==== Exercise input ====

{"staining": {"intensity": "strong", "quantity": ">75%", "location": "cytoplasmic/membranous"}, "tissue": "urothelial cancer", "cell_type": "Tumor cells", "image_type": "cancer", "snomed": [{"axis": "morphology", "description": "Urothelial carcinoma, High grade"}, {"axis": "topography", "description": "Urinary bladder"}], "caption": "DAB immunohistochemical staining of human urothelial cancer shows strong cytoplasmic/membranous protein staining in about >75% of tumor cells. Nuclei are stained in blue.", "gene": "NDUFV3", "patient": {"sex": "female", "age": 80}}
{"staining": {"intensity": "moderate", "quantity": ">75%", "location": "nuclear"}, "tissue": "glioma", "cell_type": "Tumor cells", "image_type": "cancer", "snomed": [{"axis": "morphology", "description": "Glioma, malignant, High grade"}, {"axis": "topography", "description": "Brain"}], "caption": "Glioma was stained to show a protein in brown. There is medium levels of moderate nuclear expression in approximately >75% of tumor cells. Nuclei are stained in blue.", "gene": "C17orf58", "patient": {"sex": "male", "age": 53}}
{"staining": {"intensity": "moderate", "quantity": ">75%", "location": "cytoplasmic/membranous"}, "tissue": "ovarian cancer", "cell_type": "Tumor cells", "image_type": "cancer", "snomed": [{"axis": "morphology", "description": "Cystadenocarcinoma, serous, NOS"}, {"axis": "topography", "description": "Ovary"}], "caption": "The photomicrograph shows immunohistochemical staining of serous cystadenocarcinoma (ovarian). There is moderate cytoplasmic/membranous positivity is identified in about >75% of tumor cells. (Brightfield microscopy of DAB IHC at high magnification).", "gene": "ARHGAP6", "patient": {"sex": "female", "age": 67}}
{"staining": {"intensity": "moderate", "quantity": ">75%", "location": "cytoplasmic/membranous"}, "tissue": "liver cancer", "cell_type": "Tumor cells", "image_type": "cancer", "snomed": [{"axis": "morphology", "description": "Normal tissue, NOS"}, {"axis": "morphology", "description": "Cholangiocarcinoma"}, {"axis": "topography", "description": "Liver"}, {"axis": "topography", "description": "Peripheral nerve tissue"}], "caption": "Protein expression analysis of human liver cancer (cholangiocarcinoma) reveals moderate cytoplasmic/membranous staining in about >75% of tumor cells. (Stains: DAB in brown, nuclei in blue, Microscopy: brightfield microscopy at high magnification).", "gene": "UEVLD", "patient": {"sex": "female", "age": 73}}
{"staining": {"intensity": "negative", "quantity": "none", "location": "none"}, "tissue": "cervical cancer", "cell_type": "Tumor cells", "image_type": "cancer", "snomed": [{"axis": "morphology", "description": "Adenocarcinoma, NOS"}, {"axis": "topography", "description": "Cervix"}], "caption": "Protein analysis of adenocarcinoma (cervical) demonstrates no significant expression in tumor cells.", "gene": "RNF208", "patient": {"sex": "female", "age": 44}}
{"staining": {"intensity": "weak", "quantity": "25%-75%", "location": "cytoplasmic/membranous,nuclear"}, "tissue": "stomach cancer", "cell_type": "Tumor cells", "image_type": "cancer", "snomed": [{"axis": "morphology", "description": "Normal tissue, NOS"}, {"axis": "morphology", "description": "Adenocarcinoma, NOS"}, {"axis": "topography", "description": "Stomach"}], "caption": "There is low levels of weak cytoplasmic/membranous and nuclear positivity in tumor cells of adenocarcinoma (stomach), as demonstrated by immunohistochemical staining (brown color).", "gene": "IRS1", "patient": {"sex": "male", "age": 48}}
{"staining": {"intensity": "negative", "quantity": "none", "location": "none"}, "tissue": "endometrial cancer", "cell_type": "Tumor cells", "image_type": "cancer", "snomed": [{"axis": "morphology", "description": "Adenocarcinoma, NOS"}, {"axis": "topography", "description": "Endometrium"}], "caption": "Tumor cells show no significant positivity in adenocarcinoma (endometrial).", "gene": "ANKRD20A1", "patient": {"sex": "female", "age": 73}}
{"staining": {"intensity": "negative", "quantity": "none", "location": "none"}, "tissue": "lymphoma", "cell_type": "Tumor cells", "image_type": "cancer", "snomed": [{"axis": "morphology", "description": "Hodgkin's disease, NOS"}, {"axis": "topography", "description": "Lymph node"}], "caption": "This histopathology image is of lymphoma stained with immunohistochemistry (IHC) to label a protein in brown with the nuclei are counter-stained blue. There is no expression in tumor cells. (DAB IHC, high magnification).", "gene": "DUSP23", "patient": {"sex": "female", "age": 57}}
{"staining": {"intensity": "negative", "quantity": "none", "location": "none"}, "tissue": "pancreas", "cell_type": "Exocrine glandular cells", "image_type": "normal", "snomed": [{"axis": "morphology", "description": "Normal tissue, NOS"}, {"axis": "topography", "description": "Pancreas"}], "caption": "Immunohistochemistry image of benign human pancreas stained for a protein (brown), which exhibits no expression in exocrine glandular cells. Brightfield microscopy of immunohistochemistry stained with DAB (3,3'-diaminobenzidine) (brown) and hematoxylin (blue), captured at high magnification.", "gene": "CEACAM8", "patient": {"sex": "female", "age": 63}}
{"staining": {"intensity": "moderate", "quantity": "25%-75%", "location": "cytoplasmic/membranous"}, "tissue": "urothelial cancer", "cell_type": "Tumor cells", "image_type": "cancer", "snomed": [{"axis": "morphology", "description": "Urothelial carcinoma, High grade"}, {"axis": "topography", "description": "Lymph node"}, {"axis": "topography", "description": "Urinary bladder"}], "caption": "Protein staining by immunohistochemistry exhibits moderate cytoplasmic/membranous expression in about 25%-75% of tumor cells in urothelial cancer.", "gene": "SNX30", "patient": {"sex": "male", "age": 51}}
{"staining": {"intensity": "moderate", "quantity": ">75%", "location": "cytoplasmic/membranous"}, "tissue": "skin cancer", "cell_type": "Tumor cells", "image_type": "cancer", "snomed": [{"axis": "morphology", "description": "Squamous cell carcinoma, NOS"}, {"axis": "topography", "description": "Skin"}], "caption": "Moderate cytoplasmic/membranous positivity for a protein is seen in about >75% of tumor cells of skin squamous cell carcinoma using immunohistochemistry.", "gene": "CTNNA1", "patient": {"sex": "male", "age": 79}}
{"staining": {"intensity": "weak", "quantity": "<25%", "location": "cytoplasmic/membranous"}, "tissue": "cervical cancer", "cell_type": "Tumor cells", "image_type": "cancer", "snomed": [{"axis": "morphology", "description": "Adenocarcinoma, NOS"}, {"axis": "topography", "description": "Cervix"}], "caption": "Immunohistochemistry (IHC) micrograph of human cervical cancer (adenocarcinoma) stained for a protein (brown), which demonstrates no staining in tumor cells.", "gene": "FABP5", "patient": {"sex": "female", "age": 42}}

====

All the records, from the first line to the last: repeat them exactly.

{"staining": {"intensity": "strong", "quantity": ">75%", "location": "cytoplasmic/membranous"}, "tissue": "urothelial cancer", "cell_type": "Tumor cells", "image_type": "cancer", "snomed": [{"axis": "morphology", "description": "Urothelial carcinoma, High grade"}, {"axis": "topography", "description": "Urinary bladder"}], "caption": "DAB immunohistochemical staining of human urothelial cancer shows strong cytoplasmic/membranous protein staining in about >75% of tumor cells. Nuclei are stained in blue.", "gene": "NDUFV3", "patient": {"sex": "female", "age": 80}}
{"staining": {"intensity": "moderate", "quantity": ">75%", "location": "nuclear"}, "tissue": "glioma", "cell_type": "Tumor cells", "image_type": "cancer", "snomed": [{"axis": "morphology", "description": "Glioma, malignant, High grade"}, {"axis": "topography", "description": "Brain"}], "caption": "Glioma was stained to show a protein in brown. There is medium levels of moderate nuclear expression in approximately >75% of tumor cells. Nuclei are stained in blue.", "gene": "C17orf58", "patient": {"sex": "male", "age": 53}}
{"staining": {"intensity": "moderate", "quantity": ">75%", "location": "cytoplasmic/membranous"}, "tissue": "ovarian cancer", "cell_type": "Tumor cells", "image_type": "cancer", "snomed": [{"axis": "morphology", "description": "Cystadenocarcinoma, serous, NOS"}, {"axis": "topography", "description": "Ovary"}], "caption": "The photomicrograph shows immunohistochemical staining of serous cystadenocarcinoma (ovarian). There is moderate cytoplasmic/membranous positivity is identified in about >75% of tumor cells. (Brightfield microscopy of DAB IHC at high magnification).", "gene": "ARHGAP6", "patient": {"sex": "female", "age": 67}}
{"staining": {"intensity": "moderate", "quantity": ">75%", "location": "cytoplasmic/membranous"}, "tissue": "liver cancer", "cell_type": "Tumor cells", "image_type": "cancer", "snomed": [{"axis": "morphology", "description": "Normal tissue, NOS"}, {"axis": "morphology", "description": "Cholangiocarcinoma"}, {"axis": "topography", "description": "Liver"}, {"axis": "topography", "description": "Peripheral nerve tissue"}], "caption": "Protein expression analysis of human liver cancer (cholangiocarcinoma) reveals moderate cytoplasmic/membranous staining in about >75% of tumor cells. (Stains: DAB in brown, nuclei in blue, Microscopy: brightfield microscopy at high magnification).", "gene": "UEVLD", "patient": {"sex": "female", "age": 73}}
{"staining": {"intensity": "negative", "quantity": "none", "location": "none"}, "tissue": "cervical cancer", "cell_type": "Tumor cells", "image_type": "cancer", "snomed": [{"axis": "morphology", "description": "Adenocarcinoma, NOS"}, {"axis": "topography", "description": "Cervix"}], "caption": "Protein analysis of adenocarcinoma (cervical) demonstrates no significant expression in tumor cells.", "gene": "RNF208", "patient": {"sex": "female", "age": 44}}
{"staining": {"intensity": "weak", "quantity": "25%-75%", "location": "cytoplasmic/membranous,nuclear"}, "tissue": "stomach cancer", "cell_type": "Tumor cells", "image_type": "cancer", "snomed": [{"axis": "morphology", "description": "Normal tissue, NOS"}, {"axis": "morphology", "description": "Adenocarcinoma, NOS"}, {"axis": "topography", "description": "Stomach"}], "caption": "There is low levels of weak cytoplasmic/membranous and nuclear positivity in tumor cells of adenocarcinoma (stomach), as demonstrated by immunohistochemical staining (brown color).", "gene": "IRS1", "patient": {"sex": "male", "age": 48}}
{"staining": {"intensity": "negative", "quantity": "none", "location": "none"}, "tissue": "endometrial cancer", "cell_type": "Tumor cells", "image_type": "cancer", "snomed": [{"axis": "morphology", "description": "Adenocarcinoma, NOS"}, {"axis": "topography", "description": "Endometrium"}], "caption": "Tumor cells show no significant positivity in adenocarcinoma (endometrial).", "gene": "ANKRD20A1", "patient": {"sex": "female", "age": 73}}
{"staining": {"intensity": "negative", "quantity": "none", "location": "none"}, "tissue": "lymphoma", "cell_type": "Tumor cells", "image_type": "cancer", "snomed": [{"axis": "morphology", "description": "Hodgkin's disease, NOS"}, {"axis": "topography", "description": "Lymph node"}], "caption": "This histopathology image is of lymphoma stained with immunohistochemistry (IHC) to label a protein in brown with the nuclei are counter-stained blue. There is no expression in tumor cells. (DAB IHC, high magnification).", "gene": "DUSP23", "patient": {"sex": "female", "age": 57}}
{"staining": {"intensity": "negative", "quantity": "none", "location": "none"}, "tissue": "pancreas", "cell_type": "Exocrine glandular cells", "image_type": "normal", "snomed": [{"axis": "morphology", "description": "Normal tissue, NOS"}, {"axis": "topography", "description": "Pancreas"}], "caption": "Immunohistochemistry image of benign human pancreas stained for a protein (brown), which exhibits no expression in exocrine glandular cells. Brightfield microscopy of immunohistochemistry stained with DAB (3,3'-diaminobenzidine) (brown) and hematoxylin (blue), captured at high magnification.", "gene": "CEACAM8", "patient": {"sex": "female", "age": 63}}
{"staining": {"intensity": "moderate", "quantity": "25%-75%", "location": "cytoplasmic/membranous"}, "tissue": "urothelial cancer", "cell_type": "Tumor cells", "image_type": "cancer", "snomed": [{"axis": "morphology", "description": "Urothelial carcinoma, High grade"}, {"axis": "topography", "description": "Lymph node"}, {"axis": "topography", "description": "Urinary bladder"}], "caption": "Protein staining by immunohistochemistry exhibits moderate cytoplasmic/membranous expression in about 25%-75% of tumor cells in urothelial cancer.", "gene": "SNX30", "patient": {"sex": "male", "age": 51}}
{"staining": {"intensity": "moderate", "quantity": ">75%", "location": "cytoplasmic/membranous"}, "tissue": "skin cancer", "cell_type": "Tumor cells", "image_type": "cancer", "snomed": [{"axis": "morphology", "description": "Squamous cell carcinoma, NOS"}, {"axis": "topography", "description": "Skin"}], "caption": "Moderate cytoplasmic/membranous positivity for a protein is seen in about >75% of tumor cells of skin squamous cell carcinoma using immunohistochemistry.", "gene": "CTNNA1", "patient": {"sex": "male", "age": 79}}
{"staining": {"intensity": "weak", "quantity": "<25%", "location": "cytoplasmic/membranous"}, "tissue": "cervical cancer", "cell_type": "Tumor cells", "image_type": "cancer", "snomed": [{"axis": "morphology", "description": "Adenocarcinoma, NOS"}, {"axis": "topography", "description": "Cervix"}], "caption": "Immunohistochemistry (IHC) micrograph of human cervical cancer (adenocarcinoma) stained for a protein (brown), which demonstrates no staining in tumor cells.", "gene": "FABP5", "patient": {"sex": "female", "age": 42}}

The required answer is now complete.